1. Below the bolt face, when open, the Borden Alpine action has a slight bump. When you put a loaded magazine in, the top round catches this bump and will not feed. (I wish I had a camera right now, I would attach an image.) However, looking into the action before closing the bolt, the bullet it tipped up, while the head is tipped down. The bolt cannot catch the rim of the cartridge when closing to feed it into the chamber. After the first round is fed then the remainder of the magazine feeds smoothly. Is this a trait common to Borden actions? Am I not holding my tounge right?

2. The action is gritty. You can hear and feel it. I have cleaned the heck out of it! Blown air, oils, name it. Could it be the paint job that got behind the lugs?

3. Sometimes while cycling the action it will decock. Why would this happen? It has a Timney trigger. It is light but not oz's light like the set trigger on my SSG!

The company admitted, or pointed the finger, that the rifle was REALLY messed up before. They lost money on the work required to get it shooting. I have not yet shot it much. 3 rounds while breaking in the barrel and re-zeroing the scope.
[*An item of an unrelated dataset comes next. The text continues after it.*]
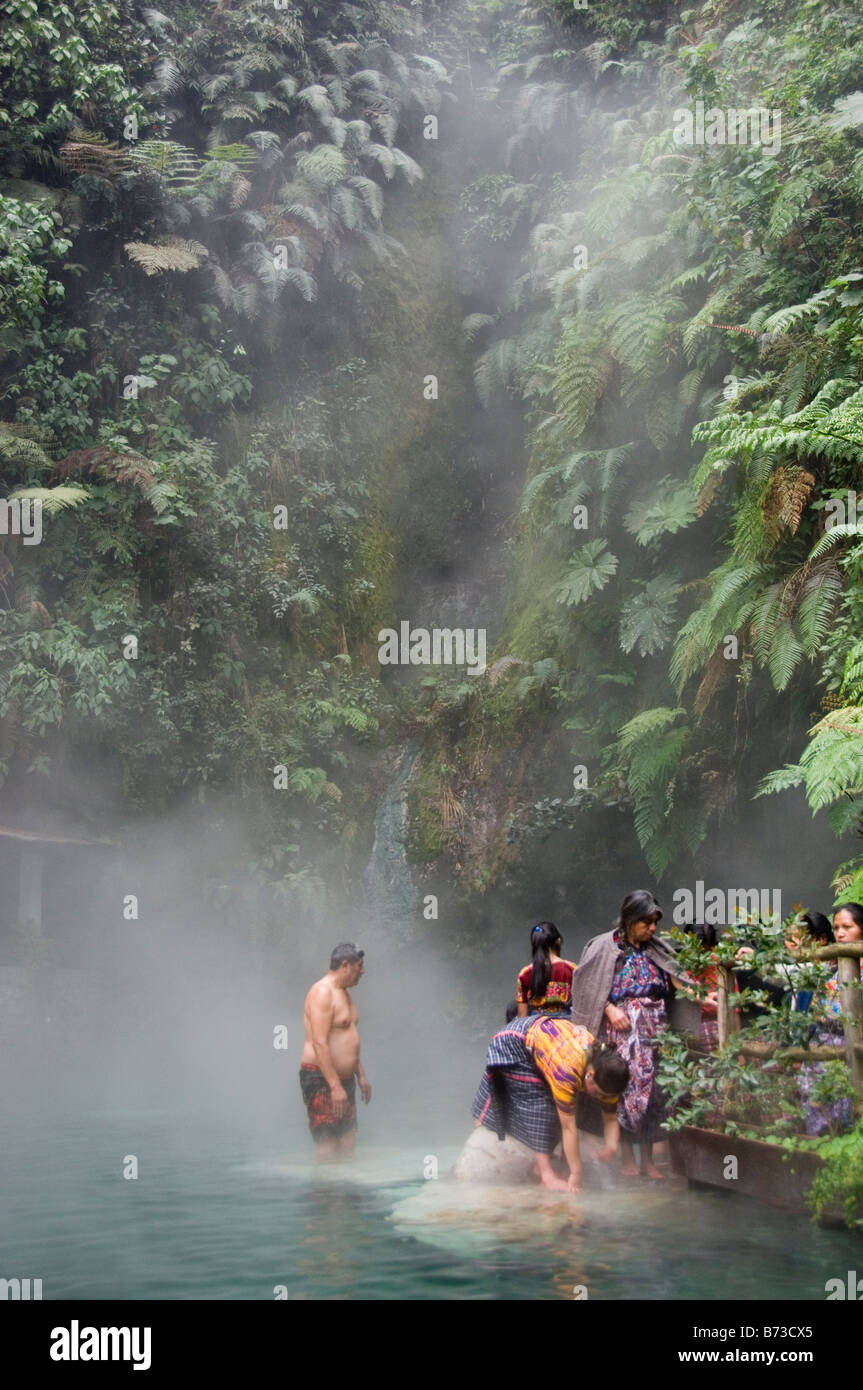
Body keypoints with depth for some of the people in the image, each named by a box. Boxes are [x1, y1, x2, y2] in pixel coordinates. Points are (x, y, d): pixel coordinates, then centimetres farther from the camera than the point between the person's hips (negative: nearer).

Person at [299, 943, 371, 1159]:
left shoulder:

I will let you all know later how it is grouping. I took today off to shoot my new rifle and am getting discouraged.

Thank you for any help, even criticism of me, in answering these problems.
 
Not familiar with Borden actions. Did the smith true the action? Have you talked to him about the "bump" on the bolt? Have you asked him about any of this first?
If you have not talked to him I would ask him first.
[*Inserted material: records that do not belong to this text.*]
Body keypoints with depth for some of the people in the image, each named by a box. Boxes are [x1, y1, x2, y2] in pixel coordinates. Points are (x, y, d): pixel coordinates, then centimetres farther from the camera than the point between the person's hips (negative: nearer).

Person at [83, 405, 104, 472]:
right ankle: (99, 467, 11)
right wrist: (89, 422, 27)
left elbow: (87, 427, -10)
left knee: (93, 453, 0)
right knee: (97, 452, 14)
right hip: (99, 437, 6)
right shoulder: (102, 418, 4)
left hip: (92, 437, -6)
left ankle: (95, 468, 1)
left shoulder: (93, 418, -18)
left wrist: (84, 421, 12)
Pictures would be very helpful.
 
I have e-mailed them a few days ago and they have gotten back to me about some of the other issues. When my wife gets home I will take a picture of the "stove pipe" and post it.
 
the bumps are called borden bumps. they are there for a reason. the trigger sounds like it needs more sear pressure. sounds pretty simple. lee
 
the bumps are called borden bumps. they are there for a reason. the trigger sounds like it needs more sear pressure. sounds pretty simple. lee

Might be wrong but I'm pretty sure the "Borden Bumps" are only in his Rimrock series actions, not the Alpine/Timberline. I have a Alpine based .243 built by Karl Feldkamp and the action is nice and smooth even when dirty. No ideas on your other issues - hope you get them worked out though.
 
Maybe this question will help me with the gritty action issue. I was told that the original gunsmith either over tightened the barrel into the action, to fix the head space OR, he cross threaded the barrel into the action. (This is what I was led to believe and I couldn't get a straight answer about it.)
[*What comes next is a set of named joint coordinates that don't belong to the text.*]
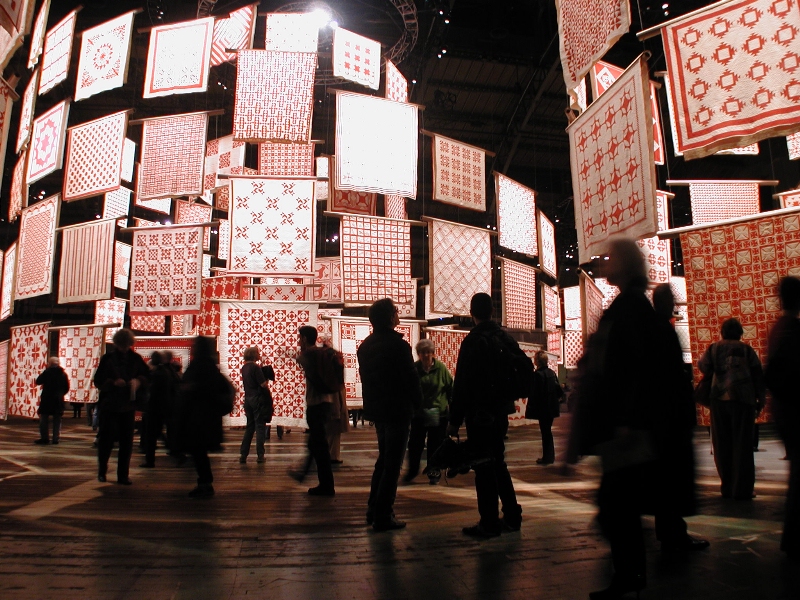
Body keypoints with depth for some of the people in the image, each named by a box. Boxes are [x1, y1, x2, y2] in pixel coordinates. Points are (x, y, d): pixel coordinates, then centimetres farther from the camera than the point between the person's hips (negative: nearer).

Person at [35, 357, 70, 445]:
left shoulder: (47, 372, -7)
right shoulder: (63, 374, 4)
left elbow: (38, 381, -3)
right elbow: (66, 388, 6)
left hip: (47, 399, -3)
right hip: (59, 400, 3)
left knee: (44, 418, 5)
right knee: (57, 420, 7)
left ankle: (44, 438, 2)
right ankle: (56, 438, 6)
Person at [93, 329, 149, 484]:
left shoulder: (135, 359, 3)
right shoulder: (108, 358, -2)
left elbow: (147, 375, 10)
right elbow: (98, 381, -4)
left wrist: (138, 380, -10)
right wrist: (113, 382, -20)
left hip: (128, 405, 2)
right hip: (109, 405, -1)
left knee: (126, 442, 3)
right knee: (106, 438, 4)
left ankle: (123, 475, 11)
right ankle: (102, 471, 26)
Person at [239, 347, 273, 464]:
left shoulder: (244, 367, 9)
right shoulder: (255, 367, -15)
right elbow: (263, 384, -20)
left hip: (248, 399, 7)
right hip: (258, 399, -7)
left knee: (249, 427, 14)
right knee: (260, 426, 1)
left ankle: (243, 454, 13)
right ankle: (260, 455, 3)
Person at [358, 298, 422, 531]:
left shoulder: (365, 346, 6)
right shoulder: (398, 345, -17)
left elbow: (365, 377, 10)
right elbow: (411, 379, -16)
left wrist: (372, 402, 15)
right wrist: (417, 404, -2)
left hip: (376, 408, 8)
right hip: (397, 409, -8)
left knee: (383, 458, 21)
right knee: (392, 463, 1)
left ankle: (374, 509, 26)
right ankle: (383, 516, 6)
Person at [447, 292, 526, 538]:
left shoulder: (472, 341, -14)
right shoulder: (506, 338, 7)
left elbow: (462, 383, -16)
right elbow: (526, 367, 12)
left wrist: (454, 420, -13)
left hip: (479, 413, -7)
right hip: (501, 410, 7)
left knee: (483, 467, 1)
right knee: (498, 462, 18)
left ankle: (489, 523, 6)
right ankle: (512, 517, 24)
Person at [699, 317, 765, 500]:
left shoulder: (714, 348, 7)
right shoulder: (747, 349, 6)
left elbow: (703, 366, -6)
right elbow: (758, 375, 4)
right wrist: (760, 400, 8)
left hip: (719, 398, 1)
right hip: (743, 398, -1)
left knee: (722, 444, 9)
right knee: (742, 444, 2)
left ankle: (727, 487, 12)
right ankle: (741, 489, 2)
So, How would a gunsmith go about fixing either of these problems?
 
I would contact Jim Borden & arrange to send the rifle to him. He then can assess any damages or problems that the other gunsmith did to the action. Jim Borden knows his stuff & will be able to help you out!!
 
Cross threading the barrel seems highly unlikely. The grittiness can probably attributed to the paint job you speak of. If it was cerakote I can almost guarantee that there is alox behind the lugs.
 
I would contact Jim Borden & arrange to send the rifle to him. He then can assess any damages or problems that the other gunsmith did to the action. Jim Borden knows his stuff & will be able to help you out!!

This is sound advice, I would send him the rifle and ask that he document all damage, cause of damage, and an estimate for full repair/replacement. Once you can prove the local smith botched the work, I would be filing a lawsuit. You would need to be able to prove that the work caused the problems, not bad parts.

As far as the current problems you are having, did they exist before you sent it to the second smith? #3 should be a straight forward fix as it sounds like there's not enough sear engagement. The other two aren't going to be as easy to fix. God only knows what is causing #1 without an inspection by somebody who knows what they're looking at and #2 is likely from a bad coating job.

Regardless the outcome, I would chalk this up as a lesson to only do business with known reputable gunsmiths that have a reputation to protect. You always hear of hit or miss work with local smiths and bad service but you rarely hear that of smiths on here. Do smiths on here screw up from time to time? You bet, but they bend over backwards to make it right because this is their livelihood.